I believe the OP (Mister) was stating that due to new observations, he was not entirely as comfortable as he was at one time in believing that the "Big Bang Theory" was the "end all, rock steady, never to be better explained, taken as a given FACT" that some people tend to lend it.
I have no doubt that Mr. Hubble was a quite intelligent fellow and coming up with the whole "Red Shift" idea, theory, measurement thingy, was an exciting mental leap.
I have, personally, over too many decades, been open to new criteria and evidence, and hence feel much the same as the OP (Mister0. I realize we, as a civilazation have gained quite a bit of knowledge over the past couple thousand years. However, that knowledge has only been physically tested LOCALLY.
We seem to have totally locked onto the idea that the speed of light (c) is a constant and could never be exceeded by anything, anywhere, anywhen.
Lately, we have come to begin to give creedence to some shadowy, phantom, not nearly fully examined or explained, elusive substance caled "Dark Matter".

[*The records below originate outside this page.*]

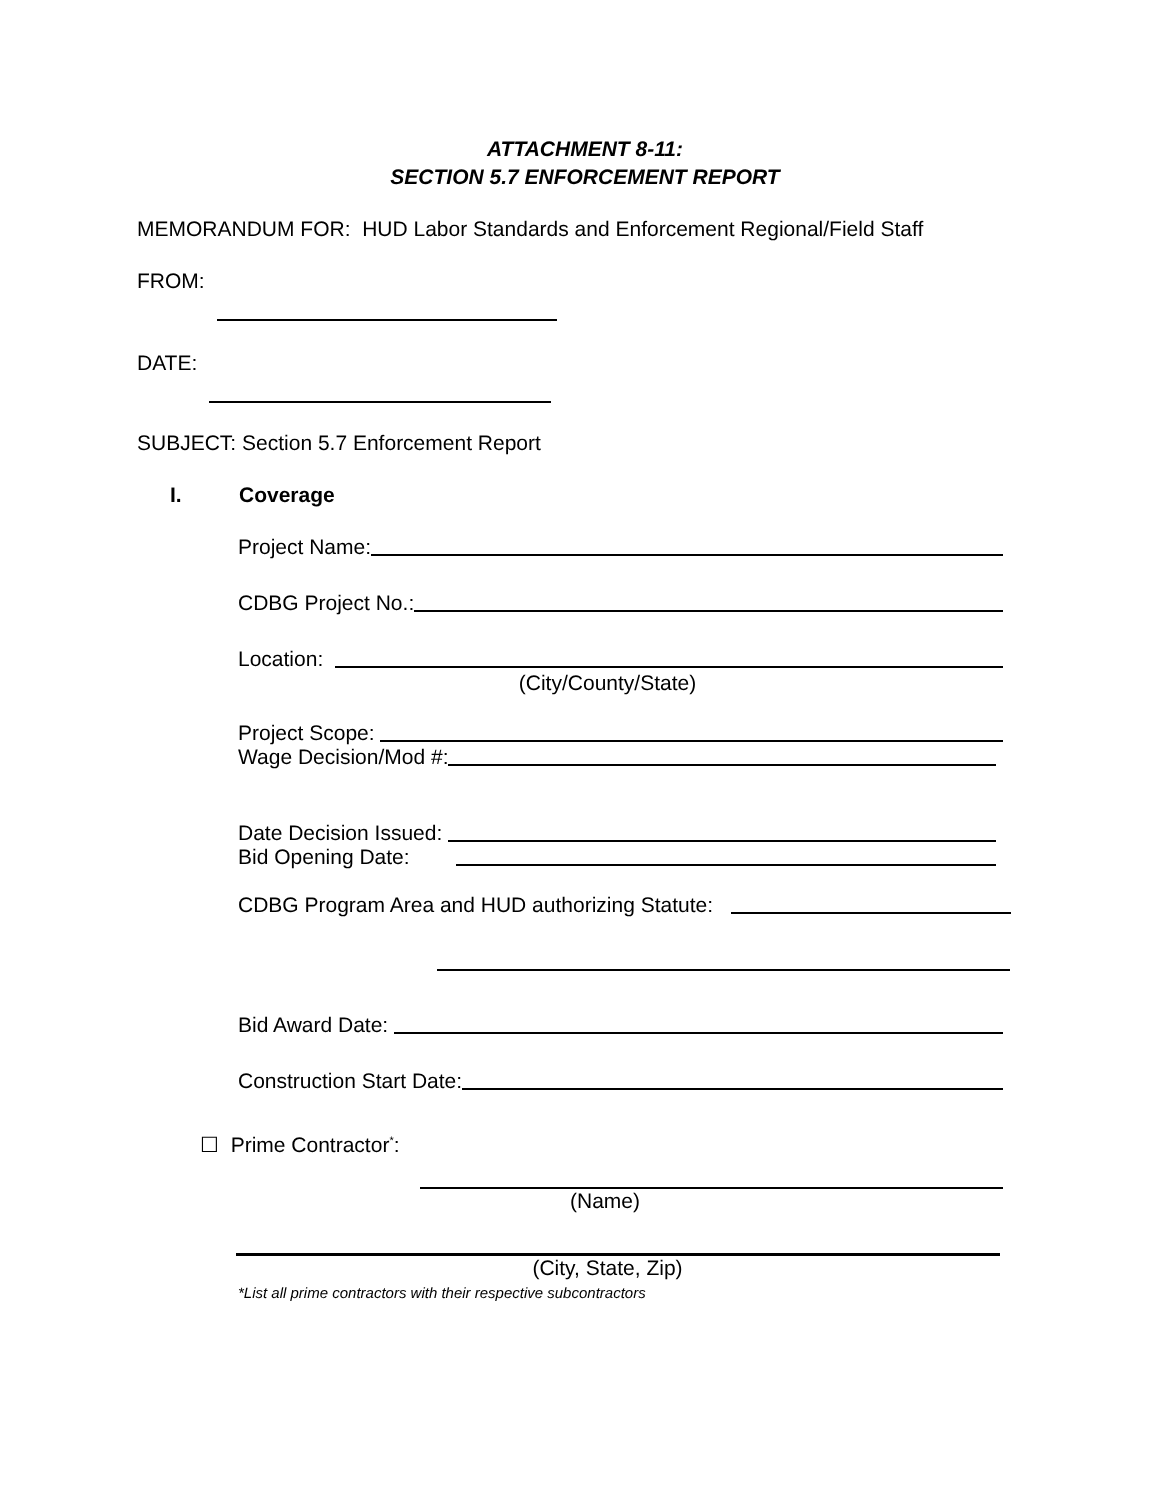ATTACHMENT 8-11:
SECTION 5.7 ENFORCEMENT REPORT
MEMORANDUM FOR: HUD Labor Standards and Enforcement Regional/Field Staff
FROM:
DATE:
SUBJECT: Section 5.7 Enforcement Report
I. Coverage
Project Name:
CDBG Project No.:
Location:
(City/County/State)
Project Scope:
Wage Decision/Mod #:
Date Decision Issued:
Bid Opening Date:
CDBG Program Area and HUD authorizing Statute:
Bid Award Date:
Construction Start Date:
☐ Prime Contractor<sup>*</sup>:
(Name)
(City, State, Zip)
*List all prime contractors with their respective subcontractors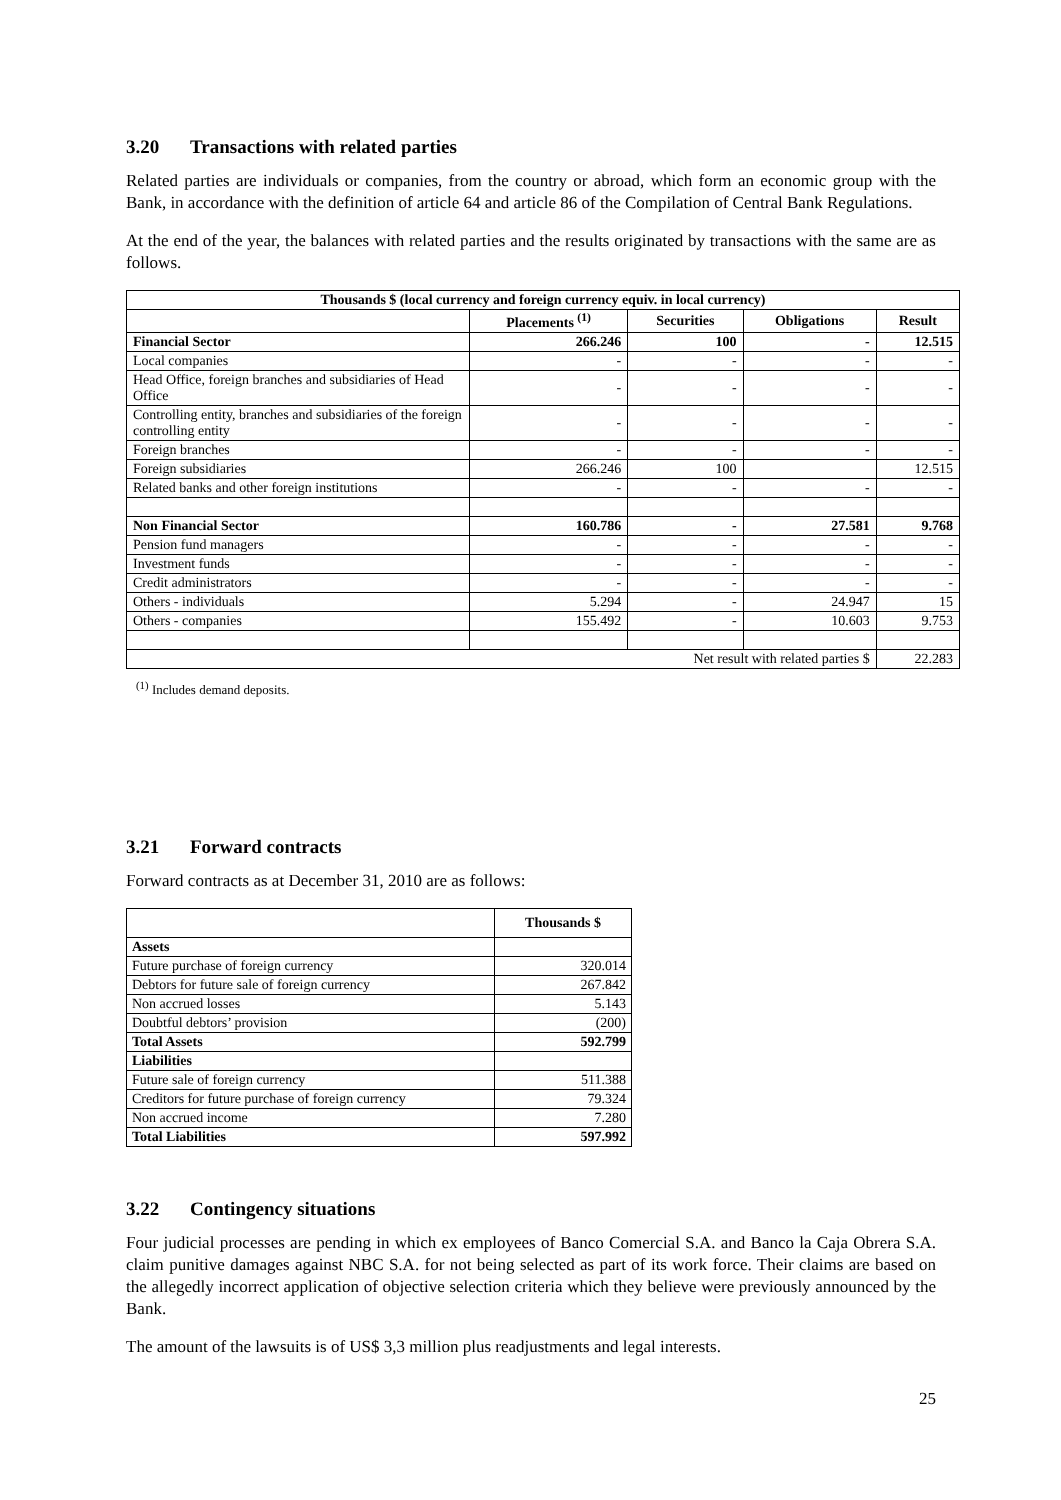3.20 Transactions with related parties
Related parties are individuals or companies, from the country or abroad, which form an economic group with the Bank, in accordance with the definition of article 64 and article 86 of the Compilation of Central Bank Regulations.
At the end of the year, the balances with related parties and the results originated by transactions with the same are as follows.
| Thousands $ (local currency and foreign currency equiv. in local currency) | | | | |
| --- | --- | --- | --- | --- |
| | Placements <sup>(1)</sup> | Securities | Obligations | Result |
| Financial Sector | 266.246 | 100 | - | 12.515 |
| Local companies | - | - | - | - |
| Head Office, foreign branches and subsidiaries of Head Office | - | - | - | - |
| Controlling entity, branches and subsidiaries of the foreign controlling entity | - | - | - | - |
| Foreign branches | - | - | - | - |
| Foreign subsidiaries | 266.246 | 100 | | 12.515 |
| Related banks and other foreign institutions | - | - | - | - |
| Non Financial Sector | 160.786 | - | 27.581 | 9.768 |
| Pension fund managers | - | - | - | - |
| Investment funds | - | - | - | - |
| Credit administrators | - | - | - | - |
| Others - individuals | 5.294 | - | 24.947 | 15 |
| Others - companies | 155.492 | - | 10.603 | 9.753 |
| Net result with related parties $ | | | | 22.283 |
<sup>(1)</sup> Includes demand deposits.
3.21 Forward contracts
Forward contracts as at December 31, 2010 are as follows:
| | Thousands $ |
| --- | --- |
| Assets | |
| Future purchase of foreign currency | 320.014 |
| Debtors for future sale of foreign currency | 267.842 |
| Non accrued losses | 5.143 |
| Doubtful debtors’ provision | (200) |
| Total Assets | 592.799 |
| Liabilities | |
| Future sale of foreign currency | 511.388 |
| Creditors for future purchase of foreign currency | 79.324 |
| Non accrued income | 7.280 |
| Total Liabilities | 597.992 |
3.22 Contingency situations
Four judicial processes are pending in which ex employees of Banco Comercial S.A. and Banco la Caja Obrera S.A. claim punitive damages against NBC S.A. for not being selected as part of its work force. Their claims are based on the allegedly incorrect application of objective selection criteria which they believe were previously announced by the Bank.
The amount of the lawsuits is of US$ 3,3 million plus readjustments and legal interests.
25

What if, now remember my moniker, what if this as yet unexplained "Dark Matter" in someway affected the speed, propagation or even the frequency of light over different distances or even differently in other areas of our known universe - could that possibly influence the percieved "Red Shift" and hence whether or not galaxies were "receding" or that the space between said galaxies was "expanding" ?
It is just that over time, I've begun to wonder if the physical constants that we take for granted, might indeed be just "locally" true. How do we know, without physical testing, that everywhere in the whole of the universe, is just exactly as it is here.
In these posts I have read of the "Cosmic Backround Radiation", "Dark Energy", "Dark Matter" and those are only a few of the things we have not got a full grasp of yet.
In a few other posts I've mentioned that we have only been expanding our knowledge and actually been contemplating these things for a few thousands of years - and again, ONLY LOCALLY!! We have quite far to go before we ever hope to believe we have empirical universal knowledge. I firmly believe that we are only now beginning to develop the technology to truly get us into and through the "kindergarden" of said universal knowledge!
Mind you now, and remember my moniker, I've been wrong a few billion times already, in this life - and I will be again - but these are just a few of my thoughts on the subject!